Files beat a database for agent-operated knowledge bases
Type: note · Status: current · Tags: architecture
The temptation as a KB grows is to move to a database. But a database migration doesn't just change storage — it replaces the entire tool chain:
- Versioning: Git gives branching, diffing, and history for free. Database versioning is either "diffs in a table" (fragile, no branching) or "shell out to git" (then why move?).
- Browsing: Files render in any editor or on GitHub with zero setup. A database needs a viewing layer built for it — a whole application to build and maintain.
- Agent access: Agents use Read/Write/Grep — tools they already have. A database requires an API layer or DB client on every interaction.
- Infrastructure: Files need nothing. A database needs hosting, backups, migrations, and someone to maintain it.
Koylanai's Personal Brain OS arrived at the same conclusion independently: 80+ files in markdown, YAML, and JSONL, no database, no API keys, no build step.
Premature schema commitment
The practical arguments above are real, but there's a deeper reason: a database schema is a commitment to access patterns you don't yet understand. When a project is young, you don't know what queries matter, what relationships will emerge, or how knowledge will be organized six months from now. A schema encodes those assumptions in DDL — and every reorganization becomes a migration.
Files let you defer that commitment and constrain incrementally as you learn. Raw markdown first, then frontmatter conventions, then grep-based queries, then derived indexes (semantic search, quality scores). Each step adds structure only after the access pattern has been observed in practice. This is the constrain/relax cycle applied to storage architecture — stay at the least constrained medium until you've seen enough to know what to commit to.

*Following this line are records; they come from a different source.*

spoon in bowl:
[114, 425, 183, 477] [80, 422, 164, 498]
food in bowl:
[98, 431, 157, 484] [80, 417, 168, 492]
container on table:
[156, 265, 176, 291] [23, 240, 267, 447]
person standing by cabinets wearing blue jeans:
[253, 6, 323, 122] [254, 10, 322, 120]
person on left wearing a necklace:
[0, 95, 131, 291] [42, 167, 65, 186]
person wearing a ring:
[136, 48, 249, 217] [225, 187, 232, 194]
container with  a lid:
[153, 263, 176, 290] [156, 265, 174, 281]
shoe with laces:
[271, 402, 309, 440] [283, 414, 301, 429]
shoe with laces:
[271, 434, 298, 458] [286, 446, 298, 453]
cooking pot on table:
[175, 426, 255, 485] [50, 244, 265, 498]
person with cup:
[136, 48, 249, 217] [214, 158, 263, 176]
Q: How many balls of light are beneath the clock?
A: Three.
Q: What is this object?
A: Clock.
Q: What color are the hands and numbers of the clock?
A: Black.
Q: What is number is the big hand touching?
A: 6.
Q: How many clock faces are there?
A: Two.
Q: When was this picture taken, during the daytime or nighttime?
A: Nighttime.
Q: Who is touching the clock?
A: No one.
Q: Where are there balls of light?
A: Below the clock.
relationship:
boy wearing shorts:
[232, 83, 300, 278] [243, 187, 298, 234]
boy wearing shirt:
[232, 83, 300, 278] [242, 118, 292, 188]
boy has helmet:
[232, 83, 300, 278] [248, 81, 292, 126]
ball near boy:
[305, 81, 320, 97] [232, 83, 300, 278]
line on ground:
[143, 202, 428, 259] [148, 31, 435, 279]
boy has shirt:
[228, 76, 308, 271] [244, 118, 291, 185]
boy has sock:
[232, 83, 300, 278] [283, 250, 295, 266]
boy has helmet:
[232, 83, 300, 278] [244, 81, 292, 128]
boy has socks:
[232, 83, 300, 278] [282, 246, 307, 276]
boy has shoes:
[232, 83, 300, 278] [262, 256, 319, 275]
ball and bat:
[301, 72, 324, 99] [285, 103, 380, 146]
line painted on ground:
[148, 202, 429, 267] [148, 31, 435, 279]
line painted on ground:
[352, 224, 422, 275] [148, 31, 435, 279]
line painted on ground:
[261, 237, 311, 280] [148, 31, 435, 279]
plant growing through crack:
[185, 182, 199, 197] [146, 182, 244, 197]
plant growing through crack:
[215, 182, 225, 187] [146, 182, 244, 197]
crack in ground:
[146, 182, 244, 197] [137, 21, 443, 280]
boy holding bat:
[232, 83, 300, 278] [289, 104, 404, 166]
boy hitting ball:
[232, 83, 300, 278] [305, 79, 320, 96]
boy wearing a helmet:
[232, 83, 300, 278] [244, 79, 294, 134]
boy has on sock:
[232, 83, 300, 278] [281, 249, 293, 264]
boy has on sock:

This isn't a files-forever position. Once access patterns stabilize, a database may earn its place — either as a replacement or, more likely, as a derived layer alongside files (the way qmd already works for semantic search). The point is that starting with a database front-loads a commitment you're not yet equipped to make. Files buy time to learn what the right schema would be. The browsing cost compounds this: early on, when the methodology itself was still forming, having to build a viewing layer before anyone could browse the knowledge would have been a real barrier. Files gave us a usable system from day one.

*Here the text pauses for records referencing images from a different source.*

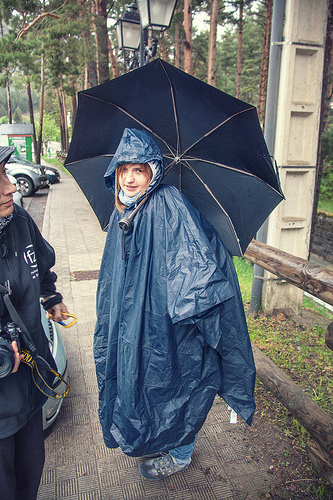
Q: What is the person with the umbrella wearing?
A: Rain poncho.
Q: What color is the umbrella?
A: Black.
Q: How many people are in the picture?
A: Two.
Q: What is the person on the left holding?
A: Camera.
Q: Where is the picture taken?
A: On the sidewalk.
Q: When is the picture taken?
A: Daytime.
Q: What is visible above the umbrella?
A: Street lights.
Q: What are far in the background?
A: Trees.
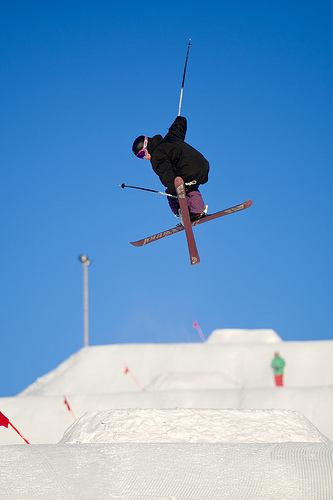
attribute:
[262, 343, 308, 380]
clothing — green, red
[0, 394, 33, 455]
flag — red, stuck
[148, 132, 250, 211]
coat — black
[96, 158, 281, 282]
skis — crossed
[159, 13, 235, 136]
pole — ski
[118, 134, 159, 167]
goggles — ski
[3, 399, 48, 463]
flag — stuck, red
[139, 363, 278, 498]
slopes — white, snow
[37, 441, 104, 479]
snow — stuck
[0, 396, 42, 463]
flag — red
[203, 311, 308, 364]
jump — ski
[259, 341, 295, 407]
person — standing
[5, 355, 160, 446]
flags — three, red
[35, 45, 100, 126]
sky — clear, bright, blue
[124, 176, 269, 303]
skis — crossed, x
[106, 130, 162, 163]
goggles — red, ski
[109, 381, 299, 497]
ramp — groomed, snow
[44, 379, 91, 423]
flag — red, long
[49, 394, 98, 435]
flag — long, red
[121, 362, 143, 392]
flag — red, long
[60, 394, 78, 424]
flag — long, red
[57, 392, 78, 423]
flag — red, long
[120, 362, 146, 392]
flag — long, red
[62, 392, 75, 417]
flag — red, long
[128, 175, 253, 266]
skis — maroon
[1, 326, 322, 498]
snow — white, wavy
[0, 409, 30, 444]
flag — red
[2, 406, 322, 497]
steps — snow covered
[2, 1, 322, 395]
sky — blue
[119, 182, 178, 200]
stick — ski, black, white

What actually breaks at scale
- Finding things — solved by semantic search indexes (qmd)
- Too many files per directory — solved by subdirectories
- Structured queries with scoring — the real gap, but solvable with note quality scores
The pattern is: files as source of truth, derived indexes for capabilities files alone can't provide. Each index is a build artifact rebuildable from files at any time — qmd already works this way for semantic search, and proven patterns confirm the approach (frontmatter queries via grep, semantic search via qmd, progressive disclosure for token cost). Cludebot's database stack (Supabase, pgvector) provides a useful counterpoint: the techniques worth borrowing from it (typed link semantics, contradiction surfacing, staleness decay) can all be implemented over files.
Where the trade-off tips: Graphiti
Graphiti is the strongest counterexample to the files-first position. Its graph database dependency is not incidental — it requires capabilities that files genuinely cannot replicate:
- Bi-temporal edge invalidation — every relationship carries valid_at/invalid_at timestamps, enabling point-in-time queries ("what was true on date X?") and contradiction resolution through temporal supersession rather than overwriting. Git history tracks when a file changed, not when the fact it describes became true or false.
- Community detection — label propagation over entity nodes discovers clusters automatically. Files have no native graph traversal; link-based clustering requires building an explicit graph representation first.
- Hybrid graph+semantic retrieval — combining graph traversal with embedding similarity in a single query requires both representations co-located in a queryable store.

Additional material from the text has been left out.